Does performance optimization still matter in the cloud or not?

Computers get faster, massive parallel processing is now standard, spinning disks are disappearing, and gigabit networks are common.  So with all this improvement in hardware speed do we need to optimizer our code anymore?  

If you’ve been in the industry for a while you’ve seen this pattern before.  Hardware gets faster and cheaper and what was a perceived problem before now seems to be solved with faster better machines.  And that is true, if we stayed with the same software and data load of times gone by.  But we don’t.

A good example of this is just data volume.  Many years ago, a 20Megabyte hard drive was considered big.  (My first hard drive was a big as a bread box and was 5 Megabytes, yes Five.)   Newer faster smaller drives came out.  Then it was easy to store 100s of Megabytes, then Gigabytes and now Terabytes are common place. What did this do? In the past a company might only store a year or so of data online as they couldn’t’ afford the storage for more.  Now they can easily store 10 or more years of data.

What did this do? It demanded more of the computer to process all that data, faster CPUs and more of them were needed.  And code had to be more efficient.  In the Oracle world I work in this drove for different ways to store data, partitioning for example.  But the code also needed to access the data the right way.  The right index and predicate could mean the difference between get a response in a reasonable amount of time, or never having it complete.
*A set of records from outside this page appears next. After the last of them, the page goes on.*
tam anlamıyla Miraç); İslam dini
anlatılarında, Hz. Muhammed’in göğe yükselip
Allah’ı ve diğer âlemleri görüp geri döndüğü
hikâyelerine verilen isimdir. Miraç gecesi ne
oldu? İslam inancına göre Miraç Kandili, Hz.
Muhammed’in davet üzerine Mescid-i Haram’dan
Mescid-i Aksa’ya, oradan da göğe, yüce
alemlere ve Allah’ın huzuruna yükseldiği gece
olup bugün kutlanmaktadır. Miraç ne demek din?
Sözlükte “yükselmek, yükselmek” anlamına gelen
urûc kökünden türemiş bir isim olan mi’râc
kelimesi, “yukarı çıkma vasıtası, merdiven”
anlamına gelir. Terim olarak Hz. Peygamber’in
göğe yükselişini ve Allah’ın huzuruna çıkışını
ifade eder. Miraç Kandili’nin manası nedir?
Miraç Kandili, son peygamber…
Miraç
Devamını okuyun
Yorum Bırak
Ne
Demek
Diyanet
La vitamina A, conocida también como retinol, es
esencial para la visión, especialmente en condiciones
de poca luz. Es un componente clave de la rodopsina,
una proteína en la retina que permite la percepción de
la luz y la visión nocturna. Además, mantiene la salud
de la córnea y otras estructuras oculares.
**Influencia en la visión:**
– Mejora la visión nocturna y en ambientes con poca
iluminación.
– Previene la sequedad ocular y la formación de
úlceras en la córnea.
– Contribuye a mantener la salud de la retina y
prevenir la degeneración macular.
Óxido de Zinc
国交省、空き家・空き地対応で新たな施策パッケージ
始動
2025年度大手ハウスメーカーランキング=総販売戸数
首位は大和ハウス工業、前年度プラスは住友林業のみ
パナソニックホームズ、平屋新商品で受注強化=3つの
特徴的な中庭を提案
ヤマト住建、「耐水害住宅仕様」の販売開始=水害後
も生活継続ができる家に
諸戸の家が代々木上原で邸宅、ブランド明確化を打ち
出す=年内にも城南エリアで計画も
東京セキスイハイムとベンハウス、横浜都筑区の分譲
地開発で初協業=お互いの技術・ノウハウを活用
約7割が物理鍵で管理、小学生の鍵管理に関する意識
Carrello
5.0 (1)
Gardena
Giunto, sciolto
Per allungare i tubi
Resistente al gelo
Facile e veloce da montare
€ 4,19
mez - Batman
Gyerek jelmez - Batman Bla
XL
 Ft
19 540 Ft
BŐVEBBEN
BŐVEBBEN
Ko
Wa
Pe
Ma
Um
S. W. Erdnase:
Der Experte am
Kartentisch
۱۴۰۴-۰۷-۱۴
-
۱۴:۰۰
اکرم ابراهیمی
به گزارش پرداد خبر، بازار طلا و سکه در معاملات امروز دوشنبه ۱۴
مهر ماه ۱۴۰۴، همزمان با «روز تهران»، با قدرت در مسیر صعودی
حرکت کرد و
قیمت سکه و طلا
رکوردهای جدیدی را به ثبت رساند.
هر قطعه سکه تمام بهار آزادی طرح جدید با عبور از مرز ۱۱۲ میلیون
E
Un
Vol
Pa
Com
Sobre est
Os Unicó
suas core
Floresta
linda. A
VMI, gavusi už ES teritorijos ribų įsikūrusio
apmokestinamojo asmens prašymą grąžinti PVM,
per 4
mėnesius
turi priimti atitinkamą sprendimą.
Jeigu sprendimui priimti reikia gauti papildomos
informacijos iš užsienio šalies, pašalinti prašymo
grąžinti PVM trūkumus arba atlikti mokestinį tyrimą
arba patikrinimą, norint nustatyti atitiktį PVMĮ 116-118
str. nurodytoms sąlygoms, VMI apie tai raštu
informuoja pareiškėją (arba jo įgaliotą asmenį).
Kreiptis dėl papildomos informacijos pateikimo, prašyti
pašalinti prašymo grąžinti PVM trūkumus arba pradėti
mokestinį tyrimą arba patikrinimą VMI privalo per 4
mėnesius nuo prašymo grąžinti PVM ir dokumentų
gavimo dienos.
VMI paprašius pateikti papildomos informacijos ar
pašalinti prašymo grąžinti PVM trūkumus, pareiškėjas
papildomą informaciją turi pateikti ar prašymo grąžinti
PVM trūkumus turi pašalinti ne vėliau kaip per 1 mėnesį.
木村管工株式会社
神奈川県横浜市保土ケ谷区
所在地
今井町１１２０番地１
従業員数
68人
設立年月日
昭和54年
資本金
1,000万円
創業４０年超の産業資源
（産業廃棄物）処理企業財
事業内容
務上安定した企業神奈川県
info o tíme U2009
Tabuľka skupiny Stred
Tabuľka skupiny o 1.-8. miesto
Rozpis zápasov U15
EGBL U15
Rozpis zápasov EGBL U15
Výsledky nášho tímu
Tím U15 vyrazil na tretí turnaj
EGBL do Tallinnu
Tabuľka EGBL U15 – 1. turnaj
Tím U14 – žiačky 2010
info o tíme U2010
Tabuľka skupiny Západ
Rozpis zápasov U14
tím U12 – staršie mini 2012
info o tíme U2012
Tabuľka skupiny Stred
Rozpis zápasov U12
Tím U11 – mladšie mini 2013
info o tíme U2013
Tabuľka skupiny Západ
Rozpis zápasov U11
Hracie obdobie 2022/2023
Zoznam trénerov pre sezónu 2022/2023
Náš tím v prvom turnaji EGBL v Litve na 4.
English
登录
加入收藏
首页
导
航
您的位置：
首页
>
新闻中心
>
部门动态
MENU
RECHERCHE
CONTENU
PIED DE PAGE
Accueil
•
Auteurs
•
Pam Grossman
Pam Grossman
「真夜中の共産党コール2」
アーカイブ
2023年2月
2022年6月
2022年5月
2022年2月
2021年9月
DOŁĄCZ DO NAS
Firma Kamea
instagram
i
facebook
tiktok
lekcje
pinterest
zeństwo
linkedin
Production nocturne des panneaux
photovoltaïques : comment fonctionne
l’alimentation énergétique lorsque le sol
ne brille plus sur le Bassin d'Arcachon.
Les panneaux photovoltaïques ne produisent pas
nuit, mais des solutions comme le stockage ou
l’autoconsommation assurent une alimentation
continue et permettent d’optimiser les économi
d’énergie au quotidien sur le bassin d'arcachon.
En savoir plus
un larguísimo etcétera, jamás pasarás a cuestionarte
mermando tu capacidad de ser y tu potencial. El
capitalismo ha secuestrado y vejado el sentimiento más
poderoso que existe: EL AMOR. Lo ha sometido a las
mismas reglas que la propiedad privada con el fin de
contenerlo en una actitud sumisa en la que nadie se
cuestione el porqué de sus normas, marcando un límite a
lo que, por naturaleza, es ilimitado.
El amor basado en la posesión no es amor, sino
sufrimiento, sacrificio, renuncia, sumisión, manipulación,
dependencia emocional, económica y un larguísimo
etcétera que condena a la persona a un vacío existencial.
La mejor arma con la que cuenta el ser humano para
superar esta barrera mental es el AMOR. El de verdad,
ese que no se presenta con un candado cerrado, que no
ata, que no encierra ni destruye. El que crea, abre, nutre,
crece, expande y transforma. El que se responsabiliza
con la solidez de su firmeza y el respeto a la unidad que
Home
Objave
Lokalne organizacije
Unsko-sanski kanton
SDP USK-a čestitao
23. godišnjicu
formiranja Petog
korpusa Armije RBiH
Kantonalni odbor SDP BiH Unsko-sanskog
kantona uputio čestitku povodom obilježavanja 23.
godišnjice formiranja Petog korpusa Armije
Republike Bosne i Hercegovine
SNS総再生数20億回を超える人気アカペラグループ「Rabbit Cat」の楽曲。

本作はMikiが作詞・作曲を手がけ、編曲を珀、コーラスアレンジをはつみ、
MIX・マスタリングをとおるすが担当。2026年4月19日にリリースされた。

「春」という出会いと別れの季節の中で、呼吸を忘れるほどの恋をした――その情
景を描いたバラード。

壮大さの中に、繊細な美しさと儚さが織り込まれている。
Today were seeing this all over again.  We have “big data” now, and we want to process this data in a blink of an eye to slice and dice sales data to get that marketing edge on the competition.  Or make that decision on what to invest in, or a thousand other questions.  We will continue to ask for more and want it faster from our data as we accumulate more data.

All the things I mentioned at the start give us even the chance to make this happen.  What it doesn’t mean is that we can write sloppy code and just hope that the hardware will be fast enough to make up for our suboptimal code.

It’s not good enough that code get the right results; it still has to do that efficiently.  The right indexes still matter, the right predicates still matter and the right statistics for the optimizer still matter.  In Oracle land the database engine can do a lot of amazing things.  But it still isn’t as good as we are, we can write better code and we all should strive for that in every piece of code.